OTTAWA - The country's top court has dismissed an appeal by an Irving-owned company challenging a multibillion-dollar submarine maintenance contract that went to a competing firm.
As is its usual practice, the Supreme Court of Canada did not give reasons for its decision not to hear the case.
Irving Shipbuilding Inc. of New Brunswick sued the federal government in 2007 after Ottawa informally awarded the first phase of the $1.5-billion contract to B.C.-based Canadian Submarine Management Group.
The Federal Court of Appeal ruled in April the shipbuilder did not have standing to ask for such a review, which was based on suspicions there was bias involved in the contract decision.
The Irving company filed an application with the high court last June.
The Irvings had contended the decision to shut down the legal review limits the ability of all companies to protest government contract decisions.
The contract was put on hold for about a year while the matter was reviewed. But in the end, the Defence Department made it clear that it had no intention of changing its decision.
Irving cried foul because Weir Canada Inc., a partner of the winning bidder, drew up initial plans for the contract's statement of work.
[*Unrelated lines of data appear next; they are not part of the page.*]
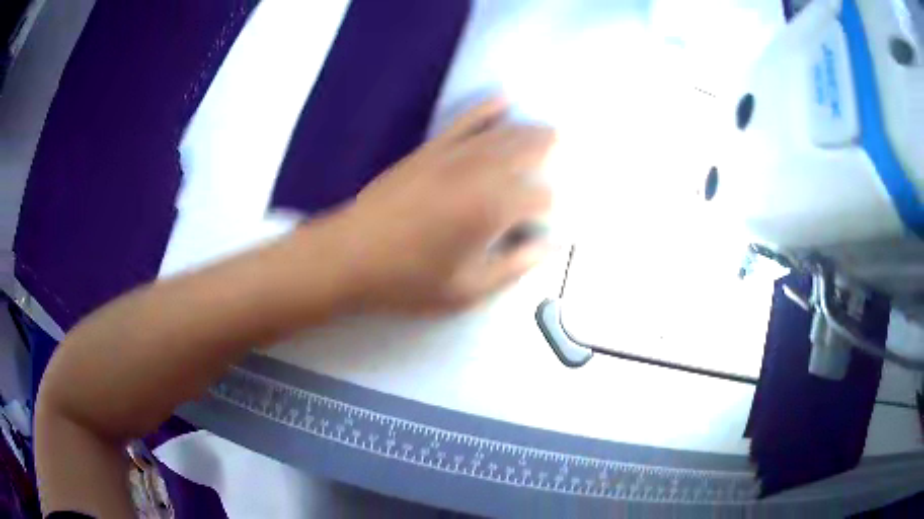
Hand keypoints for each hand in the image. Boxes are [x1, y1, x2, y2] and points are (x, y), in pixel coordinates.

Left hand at [327, 96, 555, 313]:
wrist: (349, 255)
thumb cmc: (408, 280)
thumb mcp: (467, 290)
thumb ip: (514, 266)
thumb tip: (548, 247)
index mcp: (492, 209)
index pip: (540, 197)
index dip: (551, 207)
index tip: (548, 220)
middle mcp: (479, 173)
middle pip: (528, 150)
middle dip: (551, 150)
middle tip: (566, 151)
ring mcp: (453, 155)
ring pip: (503, 133)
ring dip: (530, 130)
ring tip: (549, 131)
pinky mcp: (430, 150)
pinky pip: (465, 122)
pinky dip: (486, 109)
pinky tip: (503, 99)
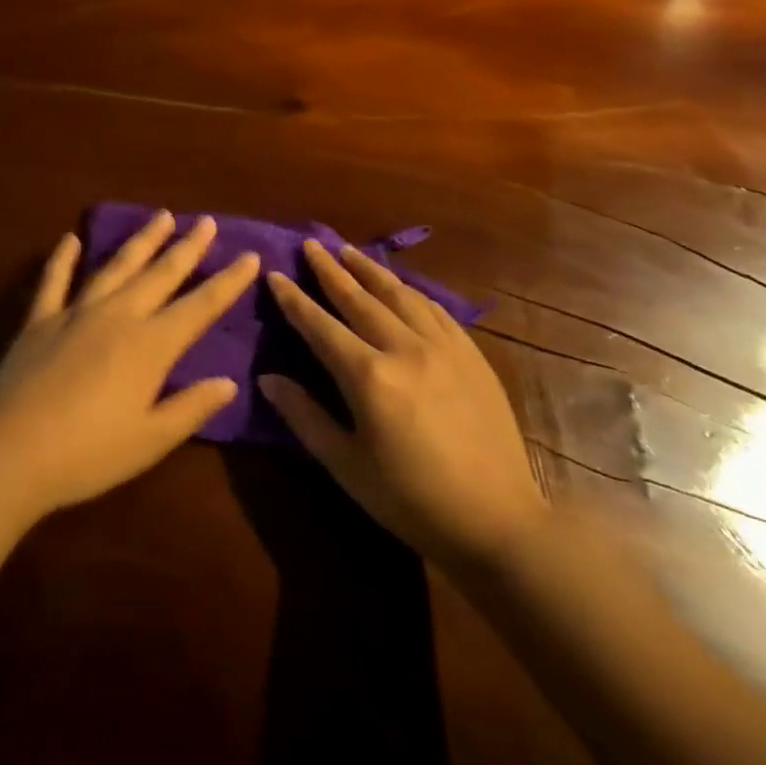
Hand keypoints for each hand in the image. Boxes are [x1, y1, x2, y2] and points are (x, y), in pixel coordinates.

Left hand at [0, 211, 260, 517]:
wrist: (10, 451)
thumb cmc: (88, 455)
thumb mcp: (150, 441)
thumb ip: (190, 407)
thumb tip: (228, 382)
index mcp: (150, 345)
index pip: (199, 306)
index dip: (228, 281)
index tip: (250, 256)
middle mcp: (117, 316)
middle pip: (160, 274)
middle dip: (187, 247)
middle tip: (206, 221)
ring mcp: (75, 312)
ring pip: (115, 265)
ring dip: (140, 240)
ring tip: (160, 216)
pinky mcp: (40, 319)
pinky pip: (54, 280)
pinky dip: (63, 258)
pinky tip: (70, 238)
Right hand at [259, 241, 547, 572]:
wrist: (498, 520)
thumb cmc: (411, 500)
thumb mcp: (346, 465)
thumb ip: (304, 416)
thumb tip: (267, 378)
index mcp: (368, 376)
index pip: (319, 325)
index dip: (294, 299)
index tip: (275, 274)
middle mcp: (404, 348)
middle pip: (358, 298)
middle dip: (330, 269)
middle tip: (311, 244)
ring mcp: (442, 347)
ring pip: (398, 294)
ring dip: (370, 270)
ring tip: (348, 250)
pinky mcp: (470, 354)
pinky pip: (434, 309)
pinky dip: (410, 290)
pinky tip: (400, 285)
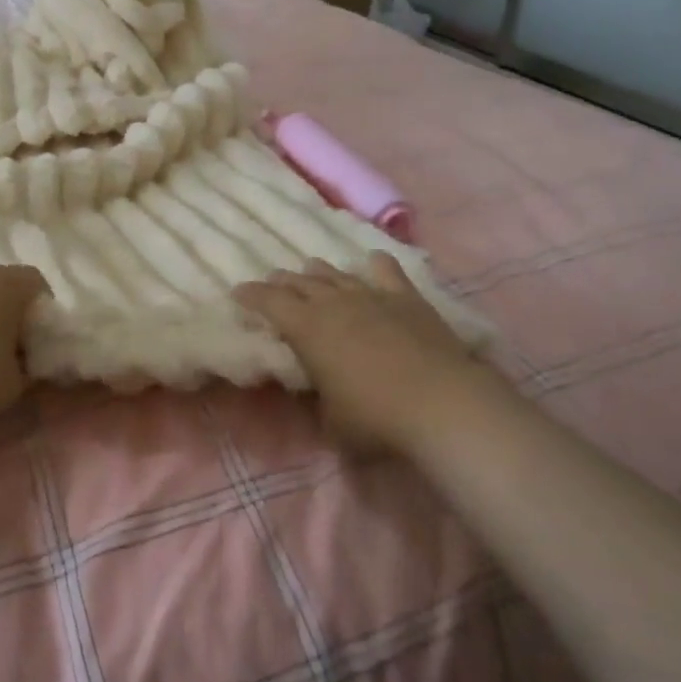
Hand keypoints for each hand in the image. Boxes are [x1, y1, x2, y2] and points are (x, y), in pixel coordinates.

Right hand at [234, 253, 491, 454]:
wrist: (442, 403)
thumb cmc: (375, 418)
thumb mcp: (330, 419)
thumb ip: (317, 397)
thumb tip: (316, 386)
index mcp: (306, 328)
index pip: (268, 302)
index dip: (250, 296)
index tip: (238, 293)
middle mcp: (334, 303)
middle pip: (299, 282)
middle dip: (281, 282)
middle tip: (271, 283)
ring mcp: (371, 295)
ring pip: (336, 274)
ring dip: (318, 272)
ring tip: (310, 270)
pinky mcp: (407, 298)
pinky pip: (386, 271)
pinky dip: (374, 265)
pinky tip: (371, 261)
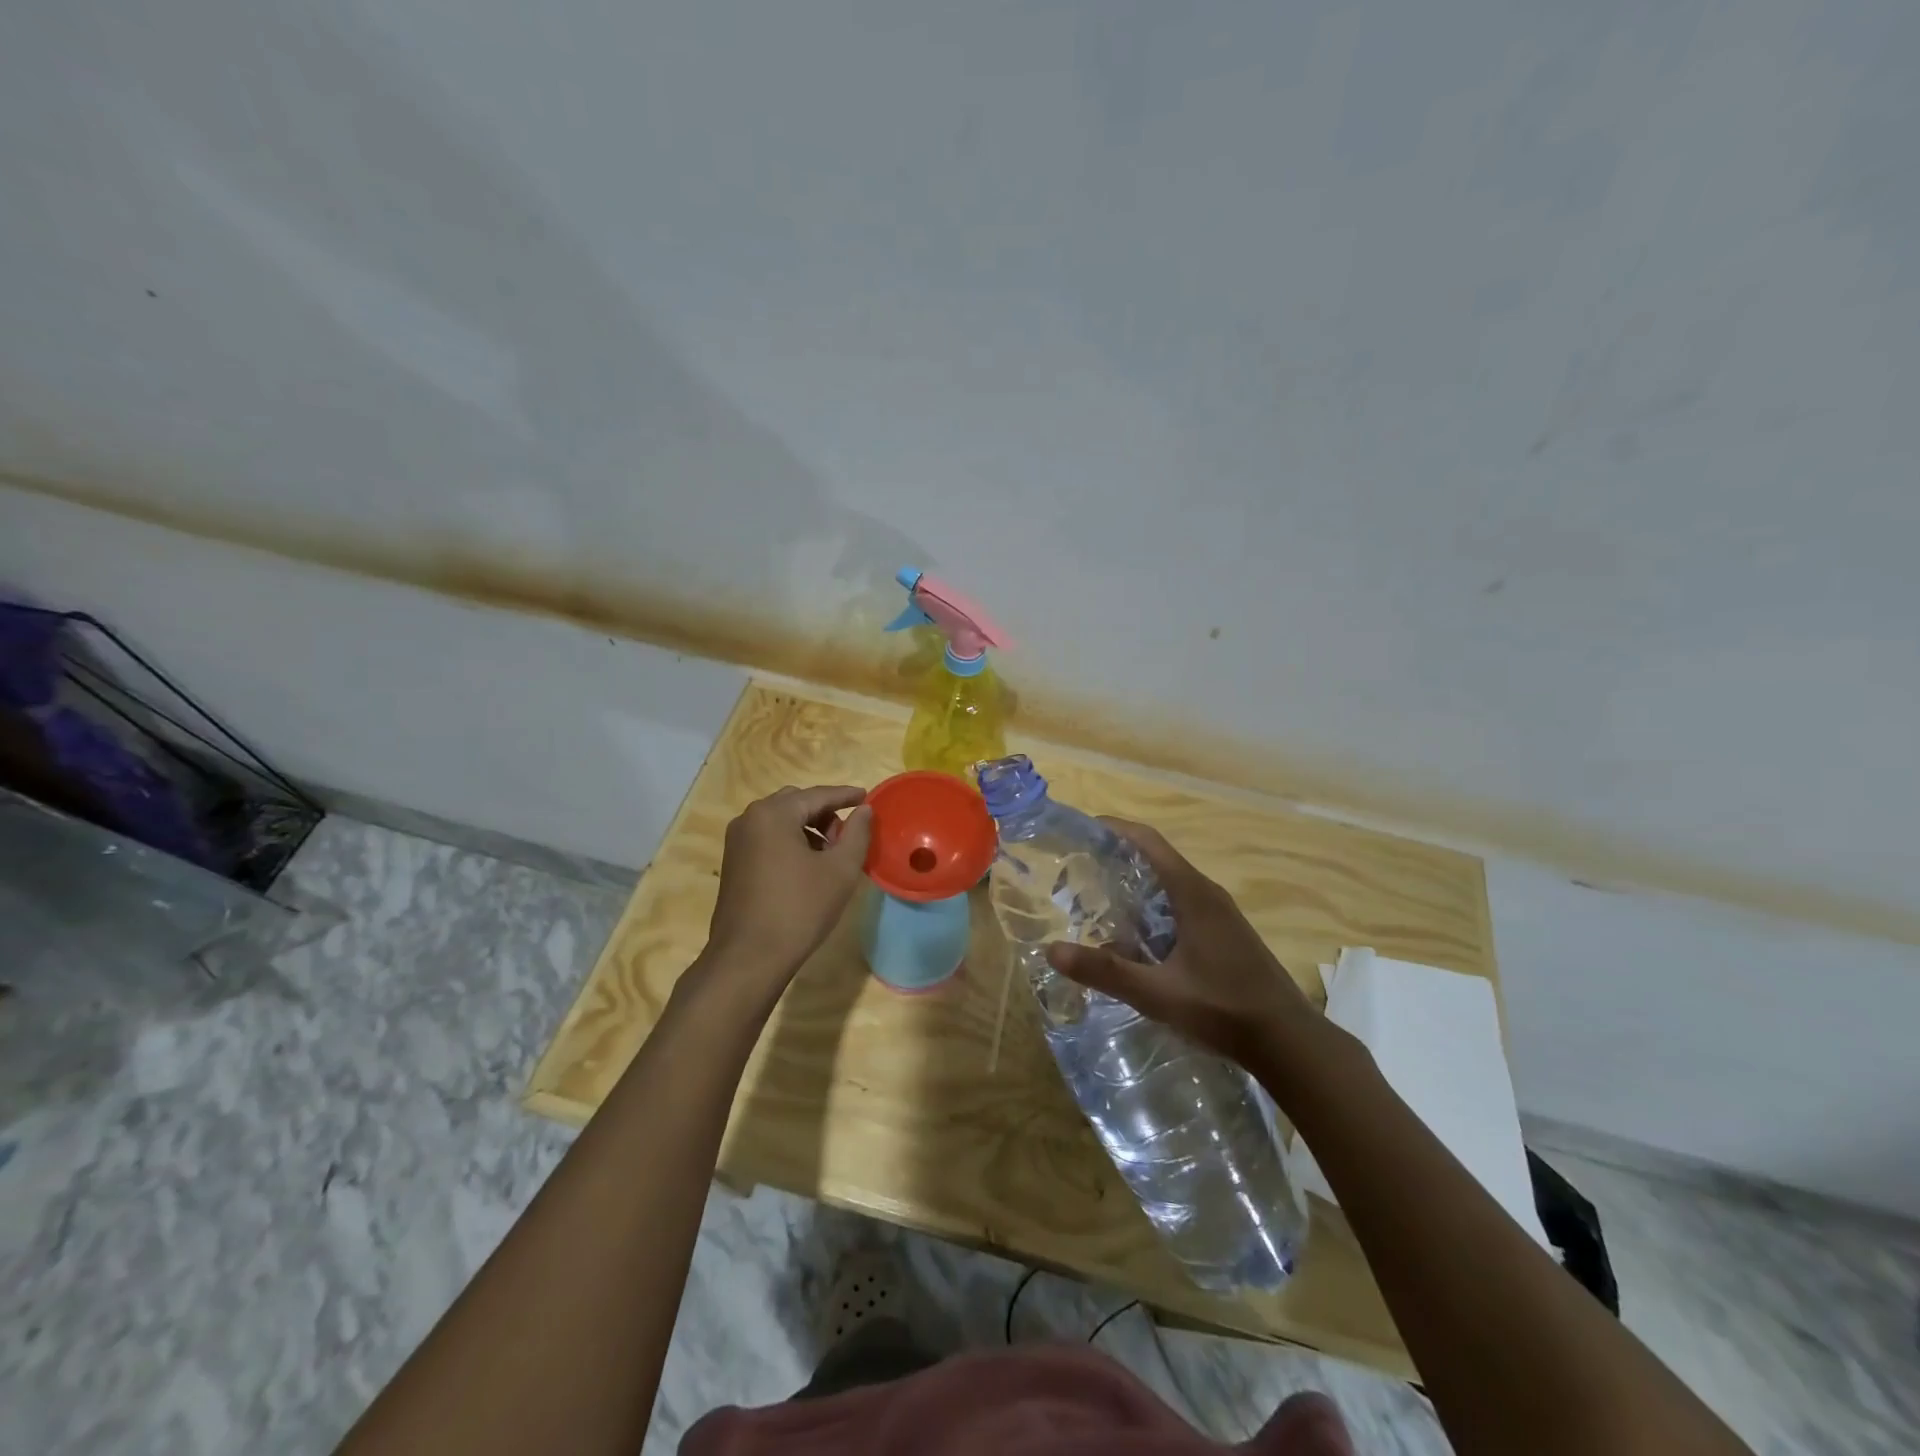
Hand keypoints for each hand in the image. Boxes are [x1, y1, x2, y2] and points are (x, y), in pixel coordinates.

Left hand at [696, 785, 872, 1004]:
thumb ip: (857, 833)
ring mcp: (736, 841)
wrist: (749, 958)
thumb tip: (864, 810)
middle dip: (825, 813)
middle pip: (795, 803)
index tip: (867, 797)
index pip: (818, 795)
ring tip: (831, 853)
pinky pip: (767, 838)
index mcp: (773, 814)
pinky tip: (807, 866)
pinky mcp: (733, 862)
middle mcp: (749, 819)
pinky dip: (790, 841)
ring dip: (807, 828)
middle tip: (848, 833)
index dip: (845, 796)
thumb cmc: (799, 909)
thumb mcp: (840, 870)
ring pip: (780, 821)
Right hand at [1045, 818, 1319, 1068]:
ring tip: (1095, 899)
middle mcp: (1206, 892)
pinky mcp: (1224, 932)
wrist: (1290, 1041)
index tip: (1078, 830)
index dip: (1113, 828)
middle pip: (1155, 857)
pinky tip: (1133, 933)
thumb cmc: (1225, 1009)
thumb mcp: (1159, 994)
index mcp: (1192, 893)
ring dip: (1134, 882)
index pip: (1147, 841)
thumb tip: (1052, 950)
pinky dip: (1151, 903)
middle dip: (1115, 857)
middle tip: (1075, 871)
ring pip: (1168, 882)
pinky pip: (1179, 902)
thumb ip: (1107, 972)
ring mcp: (1219, 912)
The Irving group called that a conflict of interest.
Irving was prime contractor in the construction of Canada's fleet of patrol frigates.
Canadian Submarine Management Group plans to do most of the refit and upgrade work at the Victoria Shipyards on the West Coast.
The former Liberal government bought the used diesel-electric boats from the British in 1997 and a decade later only one - HMCS Corner Brook - is near operational.
HMCS Chicoutimi was sidelined by a fatal fire in 2004. Both HMCS Windsor and HMCS Victoria are undergoing maintenance.